Things to do:
A: Summarize the x86 patch email in two sentences.
B: Reproduce the x86 patch email verbatim from "[-- Attachment #1: Type: text/plain, Size: 1637" up to and including "i386 and x86_64.".

Study text:
════════

From: Laurent Desnogues <laurent.desnogues@gmail.com>
To: qemu-devel@nongnu.org
Subject: [Qemu-devel] [PATCH][RFC] x86: use globals for CPU registers
Date: Sun, 13 Sep 2009 23:00:08 +0200 [thread overview]
Message-ID: <761ea48b0909131400i33efc212nce026adb75a4f5d2@mail.gmail.com> (raw)
[-- Attachment #1: Type: text/plain, Size: 1637 bytes --]
Hello,
this patch is a proposal to use globals for the 8 or 16 CPU
registers on i386 and x86_64.
I measured the improvement in the following conditions:
- Machine: i7 920
- Software: Fedora11 x86_64 gcc 4.4.1
- Benchmark: SPEC2000 gcc with expr.i input
- User mode
- i386 and x86_64 hosts and targets, with and without the patch
(8 combinations)

════════

Recorded data:
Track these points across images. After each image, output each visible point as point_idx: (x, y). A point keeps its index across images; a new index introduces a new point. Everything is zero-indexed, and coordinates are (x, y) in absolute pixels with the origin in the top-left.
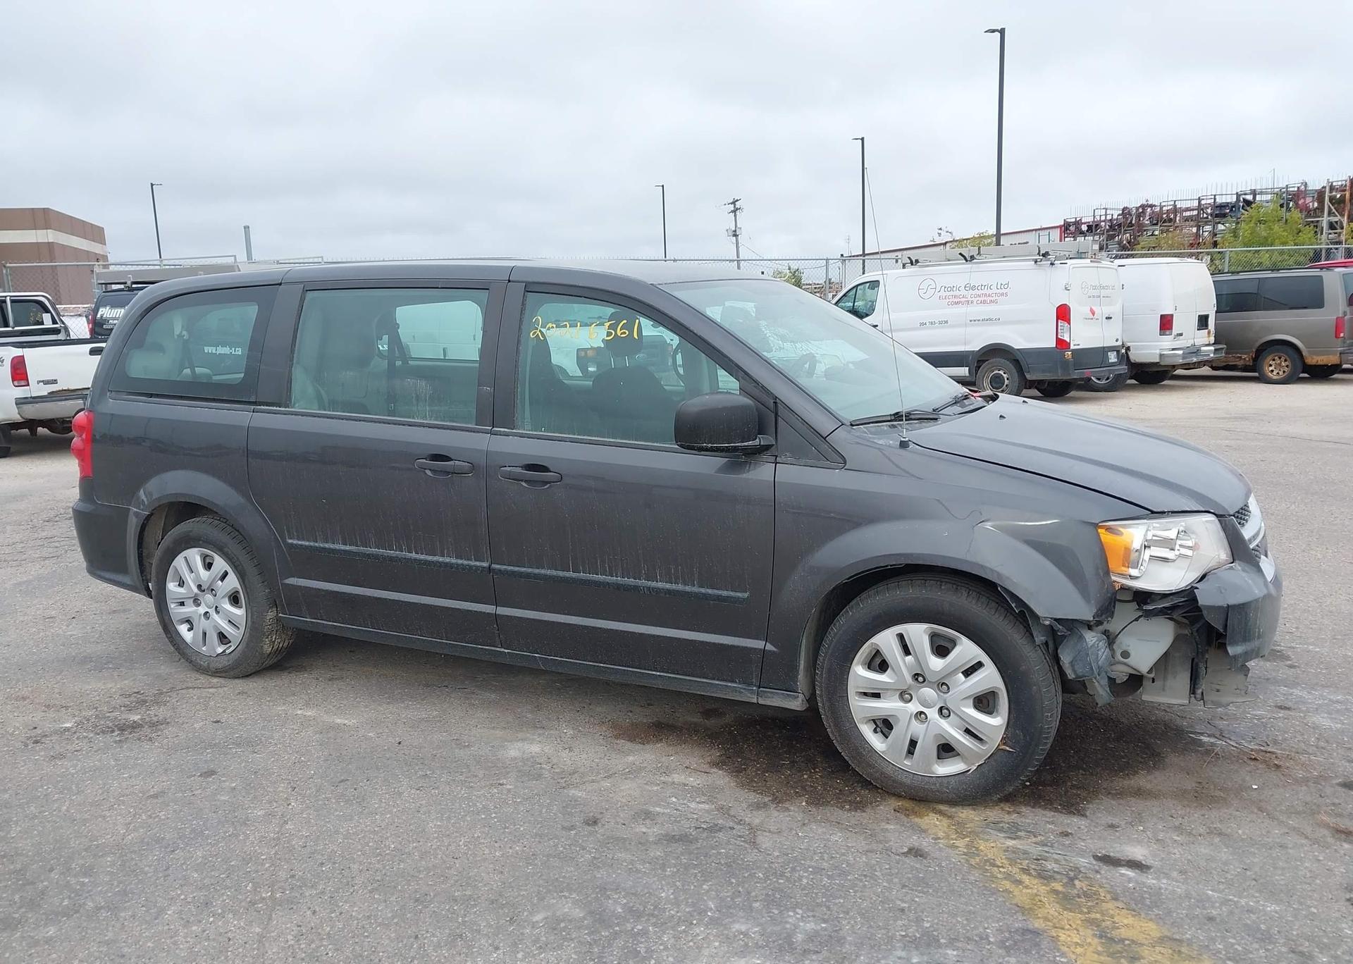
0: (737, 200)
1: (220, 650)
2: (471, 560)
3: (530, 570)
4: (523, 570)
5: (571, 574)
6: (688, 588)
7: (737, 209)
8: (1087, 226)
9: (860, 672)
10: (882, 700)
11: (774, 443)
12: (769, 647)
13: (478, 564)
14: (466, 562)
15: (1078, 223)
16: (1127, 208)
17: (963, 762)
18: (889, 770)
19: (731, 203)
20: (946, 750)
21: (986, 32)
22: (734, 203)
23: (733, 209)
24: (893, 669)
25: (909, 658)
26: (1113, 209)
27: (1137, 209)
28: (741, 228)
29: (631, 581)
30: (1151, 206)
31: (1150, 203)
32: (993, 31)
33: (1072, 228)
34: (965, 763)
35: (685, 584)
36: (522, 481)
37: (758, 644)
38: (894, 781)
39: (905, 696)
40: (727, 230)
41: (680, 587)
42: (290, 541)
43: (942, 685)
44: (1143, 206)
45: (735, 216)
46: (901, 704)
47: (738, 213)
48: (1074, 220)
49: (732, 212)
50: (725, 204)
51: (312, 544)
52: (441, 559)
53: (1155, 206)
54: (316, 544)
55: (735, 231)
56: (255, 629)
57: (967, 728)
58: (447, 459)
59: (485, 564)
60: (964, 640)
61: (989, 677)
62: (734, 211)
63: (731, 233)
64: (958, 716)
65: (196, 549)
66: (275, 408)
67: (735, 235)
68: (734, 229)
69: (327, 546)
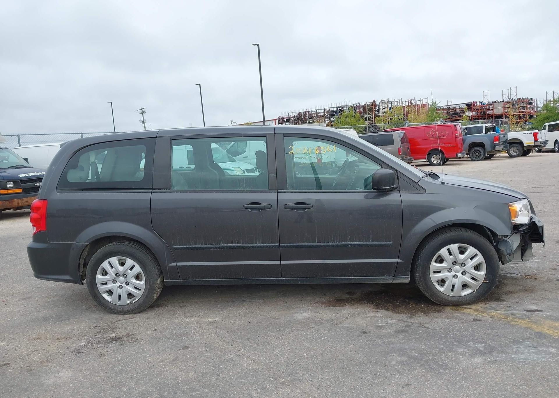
0: (143, 108)
1: (128, 302)
2: (270, 244)
3: (298, 244)
4: (295, 244)
5: (316, 244)
6: (367, 243)
7: (143, 112)
8: (286, 119)
9: (434, 265)
10: (442, 273)
11: (398, 186)
12: (400, 261)
13: (274, 244)
14: (268, 245)
15: (283, 118)
16: (300, 112)
17: (471, 289)
18: (445, 297)
19: (141, 110)
20: (465, 286)
21: (252, 45)
22: (142, 109)
23: (141, 112)
24: (446, 261)
25: (451, 257)
26: (295, 113)
27: (304, 113)
28: (146, 120)
29: (343, 243)
30: (308, 112)
31: (308, 111)
32: (255, 45)
33: (281, 120)
34: (472, 290)
35: (366, 241)
36: (294, 209)
37: (395, 260)
38: (448, 301)
39: (449, 270)
40: (140, 121)
41: (364, 243)
42: (175, 247)
43: (463, 264)
44: (305, 112)
45: (143, 115)
46: (449, 273)
47: (144, 114)
48: (281, 117)
49: (141, 113)
50: (138, 110)
51: (188, 246)
52: (256, 245)
53: (309, 112)
54: (190, 246)
55: (143, 121)
56: (150, 288)
57: (472, 277)
58: (259, 204)
59: (277, 244)
60: (471, 247)
61: (480, 258)
62: (142, 113)
63: (142, 122)
64: (469, 273)
65: (116, 257)
66: (164, 190)
67: (144, 123)
68: (143, 120)
69: (196, 246)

════════

Responses in order:
A: Laurent Desnogues proposes a patch that uses globals for the 8 or 16 CPU registers on i386 and x86_64. The improvement was measured on an i7 920 running Fedora11 x86_64 with gcc 4.4.1, using the SPEC2000 gcc benchmark with expr.i input in user mode, across eight combinations of i386 and x86_64 hosts and targets with and without the patch.

B:
[-- Attachment #1: Type: text/plain, Size: 1637 bytes --]
Hello,
this patch is a proposal to use globals for the 8 or 16 CPU
registers on i386 and x86_64.